--- Texte extrait ---
Les tensions entre Pékin et Ottawa ont encore monté d'un cran hier après que la Chine eut annoncé que deux ressortissants canadiens soupçonnés d'avoir « menacé sa sécurité nationale » étaient détenus sur son territoire. Plusieurs analystes y voient une réponse stratégique à l'arrestation au Canada d'une dirigeante du géant des télécommunications Huawei visée par une demande d'extradition américaine.

La Chine, qui considère l'arrestation récente à Vancouver d'une dirigeante de Huawei comme un acte politique plutôt que juridique, pourrait avoir décidé d'appréhender ces deux ressortissants canadiens en vue de négocier un improbable échange de détenus.

Un ex-ambassadeur du Canada en Chine, Guy Saint-Jacques, a indiqué hier en entrevue à La Presse que Pékin avait utilisé un stratagème de cette nature en 2014 pour tenter d'obtenir la libération d'un résidant de la Colombie-Britannique d'origine chinoise faisant l'objet d'une demande d'extradition des États-Unis.

Un couple de missionnaires canadiens présent depuis des décennies en Chine, Julia et Kevin Garratt, avaient été appréhendés peu de temps après l'annonce de l'arrestation au Canada de Su Bin, qui était accusé par le FBI d'avoir volé des renseignements de défense américains.

M. Saint-Jacques, qui était en poste à Pékin à l'époque, note que de hauts fonctionnaires chinois l'ont approché pour demander au Canada de faire preuve de « flexibilité » dans le dossier de M. Su en suggérant qu'ils en feraient autant, le cas échéant, avec le couple canadien pour lui permettre de recouvrer sa liberté. « Ils voulaient faire un swap, un échange », dit-il.
--- Informations affichées ---
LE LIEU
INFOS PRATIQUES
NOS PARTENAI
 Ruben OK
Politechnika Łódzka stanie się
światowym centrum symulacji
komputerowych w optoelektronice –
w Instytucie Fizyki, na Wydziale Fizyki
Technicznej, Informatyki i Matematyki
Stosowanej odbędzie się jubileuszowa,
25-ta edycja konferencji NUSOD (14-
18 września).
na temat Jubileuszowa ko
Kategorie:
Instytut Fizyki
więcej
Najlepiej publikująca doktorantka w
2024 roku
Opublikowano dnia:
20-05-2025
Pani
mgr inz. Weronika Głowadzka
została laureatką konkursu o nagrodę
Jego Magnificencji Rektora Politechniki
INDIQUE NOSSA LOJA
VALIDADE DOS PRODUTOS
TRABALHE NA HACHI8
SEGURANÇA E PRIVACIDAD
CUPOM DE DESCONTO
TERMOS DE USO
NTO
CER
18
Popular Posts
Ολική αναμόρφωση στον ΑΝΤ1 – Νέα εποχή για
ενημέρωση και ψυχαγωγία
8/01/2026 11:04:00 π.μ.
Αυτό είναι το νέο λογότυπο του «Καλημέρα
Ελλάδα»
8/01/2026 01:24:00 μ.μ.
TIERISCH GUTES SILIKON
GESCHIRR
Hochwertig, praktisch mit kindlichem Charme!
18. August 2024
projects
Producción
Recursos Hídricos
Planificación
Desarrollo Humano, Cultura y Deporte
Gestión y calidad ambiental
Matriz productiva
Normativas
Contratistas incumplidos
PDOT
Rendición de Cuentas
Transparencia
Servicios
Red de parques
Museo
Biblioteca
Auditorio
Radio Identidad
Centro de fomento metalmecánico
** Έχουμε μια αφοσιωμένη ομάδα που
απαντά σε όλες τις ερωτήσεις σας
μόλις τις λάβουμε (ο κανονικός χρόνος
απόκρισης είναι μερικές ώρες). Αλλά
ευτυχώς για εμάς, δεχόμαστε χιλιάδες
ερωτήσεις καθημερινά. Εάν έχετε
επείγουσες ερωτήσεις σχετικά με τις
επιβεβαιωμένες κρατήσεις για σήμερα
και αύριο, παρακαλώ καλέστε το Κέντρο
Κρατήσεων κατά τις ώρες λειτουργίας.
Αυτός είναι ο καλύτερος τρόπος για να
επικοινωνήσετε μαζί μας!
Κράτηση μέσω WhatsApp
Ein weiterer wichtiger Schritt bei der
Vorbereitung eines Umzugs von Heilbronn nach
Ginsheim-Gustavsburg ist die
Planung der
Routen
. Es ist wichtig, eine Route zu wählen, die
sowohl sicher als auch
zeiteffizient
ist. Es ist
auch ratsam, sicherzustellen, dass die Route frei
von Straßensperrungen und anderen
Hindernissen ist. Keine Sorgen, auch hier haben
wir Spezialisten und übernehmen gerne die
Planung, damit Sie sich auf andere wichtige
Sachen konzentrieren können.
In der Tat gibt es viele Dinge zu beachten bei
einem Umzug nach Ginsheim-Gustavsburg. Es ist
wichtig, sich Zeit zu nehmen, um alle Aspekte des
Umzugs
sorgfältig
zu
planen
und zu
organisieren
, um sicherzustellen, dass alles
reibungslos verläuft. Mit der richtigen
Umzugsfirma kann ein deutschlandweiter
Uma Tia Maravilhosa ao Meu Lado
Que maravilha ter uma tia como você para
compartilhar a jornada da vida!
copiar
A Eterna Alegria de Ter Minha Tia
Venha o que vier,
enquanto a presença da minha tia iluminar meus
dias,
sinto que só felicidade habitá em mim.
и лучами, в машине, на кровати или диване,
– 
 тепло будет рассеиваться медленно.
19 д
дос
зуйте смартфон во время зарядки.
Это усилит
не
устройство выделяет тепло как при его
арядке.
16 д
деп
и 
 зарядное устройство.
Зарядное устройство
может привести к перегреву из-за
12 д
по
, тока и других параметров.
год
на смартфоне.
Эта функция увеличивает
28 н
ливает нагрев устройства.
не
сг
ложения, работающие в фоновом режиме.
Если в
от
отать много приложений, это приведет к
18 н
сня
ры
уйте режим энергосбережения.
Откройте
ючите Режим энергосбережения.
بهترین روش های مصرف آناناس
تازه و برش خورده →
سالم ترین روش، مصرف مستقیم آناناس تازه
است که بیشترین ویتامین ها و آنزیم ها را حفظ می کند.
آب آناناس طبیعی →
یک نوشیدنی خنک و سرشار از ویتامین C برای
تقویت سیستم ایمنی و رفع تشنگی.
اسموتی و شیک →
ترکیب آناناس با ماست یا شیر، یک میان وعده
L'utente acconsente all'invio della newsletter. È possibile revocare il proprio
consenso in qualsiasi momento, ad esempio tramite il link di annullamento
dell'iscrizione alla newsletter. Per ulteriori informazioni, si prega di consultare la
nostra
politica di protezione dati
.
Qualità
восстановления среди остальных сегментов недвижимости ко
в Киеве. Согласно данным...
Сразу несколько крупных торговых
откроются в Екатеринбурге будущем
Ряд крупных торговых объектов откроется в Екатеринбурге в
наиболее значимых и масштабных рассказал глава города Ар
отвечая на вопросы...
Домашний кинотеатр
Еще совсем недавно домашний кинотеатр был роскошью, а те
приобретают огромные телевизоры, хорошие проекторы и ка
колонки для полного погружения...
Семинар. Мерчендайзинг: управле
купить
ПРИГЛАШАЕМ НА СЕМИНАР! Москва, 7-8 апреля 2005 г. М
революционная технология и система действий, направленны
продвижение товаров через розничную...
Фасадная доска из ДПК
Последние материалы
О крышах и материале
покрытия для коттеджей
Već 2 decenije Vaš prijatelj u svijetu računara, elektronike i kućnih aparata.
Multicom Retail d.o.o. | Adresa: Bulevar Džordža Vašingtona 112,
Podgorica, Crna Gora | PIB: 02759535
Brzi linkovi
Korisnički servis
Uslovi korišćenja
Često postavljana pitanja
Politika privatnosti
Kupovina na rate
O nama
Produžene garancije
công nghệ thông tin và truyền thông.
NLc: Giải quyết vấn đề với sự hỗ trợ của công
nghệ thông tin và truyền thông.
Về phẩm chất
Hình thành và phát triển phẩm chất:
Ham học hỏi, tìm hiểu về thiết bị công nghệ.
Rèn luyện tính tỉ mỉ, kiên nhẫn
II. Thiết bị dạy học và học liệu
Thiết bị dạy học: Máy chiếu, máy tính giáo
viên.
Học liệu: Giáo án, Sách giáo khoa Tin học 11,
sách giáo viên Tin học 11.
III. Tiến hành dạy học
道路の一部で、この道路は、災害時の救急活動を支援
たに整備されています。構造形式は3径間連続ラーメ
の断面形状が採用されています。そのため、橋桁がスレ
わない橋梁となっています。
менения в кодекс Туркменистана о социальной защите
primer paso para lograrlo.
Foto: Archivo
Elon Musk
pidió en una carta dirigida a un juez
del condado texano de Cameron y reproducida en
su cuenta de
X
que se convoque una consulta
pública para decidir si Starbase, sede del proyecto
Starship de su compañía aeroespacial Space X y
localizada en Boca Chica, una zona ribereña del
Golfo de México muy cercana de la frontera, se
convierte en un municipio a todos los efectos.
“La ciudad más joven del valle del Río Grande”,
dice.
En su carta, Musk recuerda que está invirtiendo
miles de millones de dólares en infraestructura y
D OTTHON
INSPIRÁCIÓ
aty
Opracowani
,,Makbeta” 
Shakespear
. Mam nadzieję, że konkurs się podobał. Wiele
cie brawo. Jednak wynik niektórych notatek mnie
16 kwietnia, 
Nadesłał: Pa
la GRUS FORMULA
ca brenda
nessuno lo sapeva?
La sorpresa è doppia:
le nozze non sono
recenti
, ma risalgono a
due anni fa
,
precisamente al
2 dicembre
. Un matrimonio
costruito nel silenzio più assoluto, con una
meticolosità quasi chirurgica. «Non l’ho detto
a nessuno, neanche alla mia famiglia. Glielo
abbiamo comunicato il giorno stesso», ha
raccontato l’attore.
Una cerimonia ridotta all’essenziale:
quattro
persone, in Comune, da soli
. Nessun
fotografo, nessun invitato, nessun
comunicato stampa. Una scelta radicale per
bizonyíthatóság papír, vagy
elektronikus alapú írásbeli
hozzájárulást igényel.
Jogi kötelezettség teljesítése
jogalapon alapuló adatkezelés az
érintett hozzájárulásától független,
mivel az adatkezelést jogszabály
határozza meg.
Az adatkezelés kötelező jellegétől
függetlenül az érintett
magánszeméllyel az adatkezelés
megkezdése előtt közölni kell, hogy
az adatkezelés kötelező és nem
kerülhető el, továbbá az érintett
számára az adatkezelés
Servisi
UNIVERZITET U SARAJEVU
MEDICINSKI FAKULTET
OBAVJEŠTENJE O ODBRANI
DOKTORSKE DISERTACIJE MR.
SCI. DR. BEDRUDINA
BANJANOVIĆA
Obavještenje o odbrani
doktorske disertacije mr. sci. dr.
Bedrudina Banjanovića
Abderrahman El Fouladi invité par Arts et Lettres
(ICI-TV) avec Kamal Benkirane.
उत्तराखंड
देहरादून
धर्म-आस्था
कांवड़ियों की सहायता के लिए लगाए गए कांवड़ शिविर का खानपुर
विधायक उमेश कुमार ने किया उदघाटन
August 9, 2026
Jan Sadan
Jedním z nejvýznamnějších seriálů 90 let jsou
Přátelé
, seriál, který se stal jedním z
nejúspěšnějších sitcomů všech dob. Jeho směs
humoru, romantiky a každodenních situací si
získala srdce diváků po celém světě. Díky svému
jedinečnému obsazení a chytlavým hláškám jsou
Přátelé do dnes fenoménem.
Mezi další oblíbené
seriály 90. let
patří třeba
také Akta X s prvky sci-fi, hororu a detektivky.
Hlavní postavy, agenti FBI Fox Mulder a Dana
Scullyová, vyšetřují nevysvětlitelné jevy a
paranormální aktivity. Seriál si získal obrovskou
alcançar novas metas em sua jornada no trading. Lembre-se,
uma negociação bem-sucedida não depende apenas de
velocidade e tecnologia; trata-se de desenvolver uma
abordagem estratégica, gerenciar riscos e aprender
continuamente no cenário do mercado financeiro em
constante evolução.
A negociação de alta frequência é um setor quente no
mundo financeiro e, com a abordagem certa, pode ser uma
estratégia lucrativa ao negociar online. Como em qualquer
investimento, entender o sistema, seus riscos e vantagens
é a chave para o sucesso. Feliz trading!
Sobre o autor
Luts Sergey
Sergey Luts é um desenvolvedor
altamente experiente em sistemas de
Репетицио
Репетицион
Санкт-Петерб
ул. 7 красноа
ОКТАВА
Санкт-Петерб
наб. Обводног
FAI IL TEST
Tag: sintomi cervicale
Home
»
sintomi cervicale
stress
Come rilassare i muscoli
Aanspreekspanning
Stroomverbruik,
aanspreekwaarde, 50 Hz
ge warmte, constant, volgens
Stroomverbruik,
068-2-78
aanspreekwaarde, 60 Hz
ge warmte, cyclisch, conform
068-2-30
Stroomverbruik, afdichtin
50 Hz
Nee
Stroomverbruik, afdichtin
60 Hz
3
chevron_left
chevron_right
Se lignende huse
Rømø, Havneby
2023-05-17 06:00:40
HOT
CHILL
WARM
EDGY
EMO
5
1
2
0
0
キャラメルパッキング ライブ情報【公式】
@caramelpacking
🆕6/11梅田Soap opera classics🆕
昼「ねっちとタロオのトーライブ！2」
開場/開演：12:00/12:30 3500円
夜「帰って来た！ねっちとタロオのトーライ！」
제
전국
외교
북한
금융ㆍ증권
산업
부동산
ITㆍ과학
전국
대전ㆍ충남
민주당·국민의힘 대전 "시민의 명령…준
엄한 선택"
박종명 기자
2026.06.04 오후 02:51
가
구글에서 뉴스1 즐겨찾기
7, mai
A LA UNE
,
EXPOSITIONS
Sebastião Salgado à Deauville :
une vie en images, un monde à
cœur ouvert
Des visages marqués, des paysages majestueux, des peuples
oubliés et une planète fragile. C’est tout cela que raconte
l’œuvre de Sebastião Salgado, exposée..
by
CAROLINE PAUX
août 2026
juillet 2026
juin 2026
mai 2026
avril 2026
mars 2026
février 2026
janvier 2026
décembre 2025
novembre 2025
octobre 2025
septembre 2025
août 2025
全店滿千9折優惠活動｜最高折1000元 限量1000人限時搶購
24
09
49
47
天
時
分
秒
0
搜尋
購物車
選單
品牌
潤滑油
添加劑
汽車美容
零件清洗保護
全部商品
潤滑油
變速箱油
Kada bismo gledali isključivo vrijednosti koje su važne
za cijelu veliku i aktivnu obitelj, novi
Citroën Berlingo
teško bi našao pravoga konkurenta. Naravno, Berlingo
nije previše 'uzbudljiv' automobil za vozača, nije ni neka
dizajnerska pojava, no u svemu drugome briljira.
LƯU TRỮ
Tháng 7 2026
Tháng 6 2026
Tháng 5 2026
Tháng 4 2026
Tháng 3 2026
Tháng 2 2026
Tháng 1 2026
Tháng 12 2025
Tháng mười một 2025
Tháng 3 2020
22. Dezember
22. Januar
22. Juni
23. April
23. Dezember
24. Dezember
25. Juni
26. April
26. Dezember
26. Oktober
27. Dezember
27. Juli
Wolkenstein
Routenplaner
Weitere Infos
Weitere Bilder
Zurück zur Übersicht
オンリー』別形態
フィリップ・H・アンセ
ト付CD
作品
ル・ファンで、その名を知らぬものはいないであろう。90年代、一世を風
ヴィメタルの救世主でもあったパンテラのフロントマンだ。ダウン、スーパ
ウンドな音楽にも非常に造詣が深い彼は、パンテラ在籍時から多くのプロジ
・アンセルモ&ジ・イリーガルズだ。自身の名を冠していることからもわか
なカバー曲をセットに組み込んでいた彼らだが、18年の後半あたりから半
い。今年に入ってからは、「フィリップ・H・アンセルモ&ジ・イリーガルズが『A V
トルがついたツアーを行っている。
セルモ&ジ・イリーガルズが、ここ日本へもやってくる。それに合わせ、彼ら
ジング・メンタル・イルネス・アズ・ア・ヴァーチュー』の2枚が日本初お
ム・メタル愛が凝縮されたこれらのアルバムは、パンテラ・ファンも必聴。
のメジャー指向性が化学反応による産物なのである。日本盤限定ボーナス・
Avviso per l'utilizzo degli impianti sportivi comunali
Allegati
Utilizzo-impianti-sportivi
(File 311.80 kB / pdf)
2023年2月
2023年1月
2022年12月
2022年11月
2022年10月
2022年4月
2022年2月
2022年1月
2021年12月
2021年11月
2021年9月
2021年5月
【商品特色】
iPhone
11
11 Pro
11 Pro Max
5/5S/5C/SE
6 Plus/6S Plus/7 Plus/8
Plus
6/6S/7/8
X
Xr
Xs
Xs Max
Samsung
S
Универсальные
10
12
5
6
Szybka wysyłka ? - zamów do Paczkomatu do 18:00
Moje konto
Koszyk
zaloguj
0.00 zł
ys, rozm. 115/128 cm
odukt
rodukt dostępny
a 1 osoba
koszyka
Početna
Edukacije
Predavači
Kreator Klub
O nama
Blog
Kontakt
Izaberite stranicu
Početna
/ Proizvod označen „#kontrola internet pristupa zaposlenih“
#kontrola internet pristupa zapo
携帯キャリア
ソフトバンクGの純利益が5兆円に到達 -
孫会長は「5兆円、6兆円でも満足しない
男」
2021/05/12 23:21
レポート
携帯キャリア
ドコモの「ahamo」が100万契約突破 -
---
- **Liste des tâches**:
• a. Dans l'article sur les tensions entre Pékin et Ottawa, en quelle année Pékin aurait-il déjà utilisé un stratagème de cette nature selon l'ex-ambassadeur?
• b. Recopiez les lignes des données collectées, en partant de la première jusqu'à celle qui contient « Ein weiterer wichtiger Schritt bei der » incluse, en remplaçant « Biblioteca » par « Mediateca » et sans rien changer d'autre.

- **Réponses**:
• a. En 2014.

• b.
LE LIEU
INFOS PRATIQUES
NOS PARTENAI
 Ruben OK
Politechnika Łódzka stanie się
światowym centrum symulacji
komputerowych w optoelektronice –
w Instytucie Fizyki, na Wydziale Fizyki
Technicznej, Informatyki i Matematyki
Stosowanej odbędzie się jubileuszowa,
25-ta edycja konferencji NUSOD (14-
18 września).
na temat Jubileuszowa ko
Kategorie:
Instytut Fizyki
więcej
Najlepiej publikująca doktorantka w
2024 roku
Opublikowano dnia:
20-05-2025
Pani
mgr inz. Weronika Głowadzka
została laureatką konkursu o nagrodę
Jego Magnificencji Rektora Politechniki
INDIQUE NOSSA LOJA
VALIDADE DOS PRODUTOS
TRABALHE NA HACHI8
SEGURANÇA E PRIVACIDAD
CUPOM DE DESCONTO
TERMOS DE USO
NTO
CER
18
Popular Posts
Ολική αναμόρφωση στον ΑΝΤ1 – Νέα εποχή για
ενημέρωση και ψυχαγωγία
8/01/2026 11:04:00 π.μ.
Αυτό είναι το νέο λογότυπο του «Καλημέρα
Ελλάδα»
8/01/2026 01:24:00 μ.μ.
TIERISCH GUTES SILIKON
GESCHIRR
Hochwertig, praktisch mit kindlichem Charme!
18. August 2024
projects
Producción
Recursos Hídricos
Planificación
Desarrollo Humano, Cultura y Deporte
Gestión y calidad ambiental
Matriz productiva
Normativas
Contratistas incumplidos
PDOT
Rendición de Cuentas
Transparencia
Servicios
Red de parques
Museo
Mediateca
Auditorio
Radio Identidad
Centro de fomento metalmecánico
** Έχουμε μια αφοσιωμένη ομάδα που
απαντά σε όλες τις ερωτήσεις σας
μόλις τις λάβουμε (ο κανονικός χρόνος
απόκρισης είναι μερικές ώρες). Αλλά
ευτυχώς για εμάς, δεχόμαστε χιλιάδες
ερωτήσεις καθημερινά. Εάν έχετε
επείγουσες ερωτήσεις σχετικά με τις
επιβεβαιωμένες κρατήσεις για σήμερα
και αύριο, παρακαλώ καλέστε το Κέντρο
Κρατήσεων κατά τις ώρες λειτουργίας.
Αυτός είναι ο καλύτερος τρόπος για να
επικοινωνήσετε μαζί μας!
Κράτηση μέσω WhatsApp
Ein weiterer wichtiger Schritt bei der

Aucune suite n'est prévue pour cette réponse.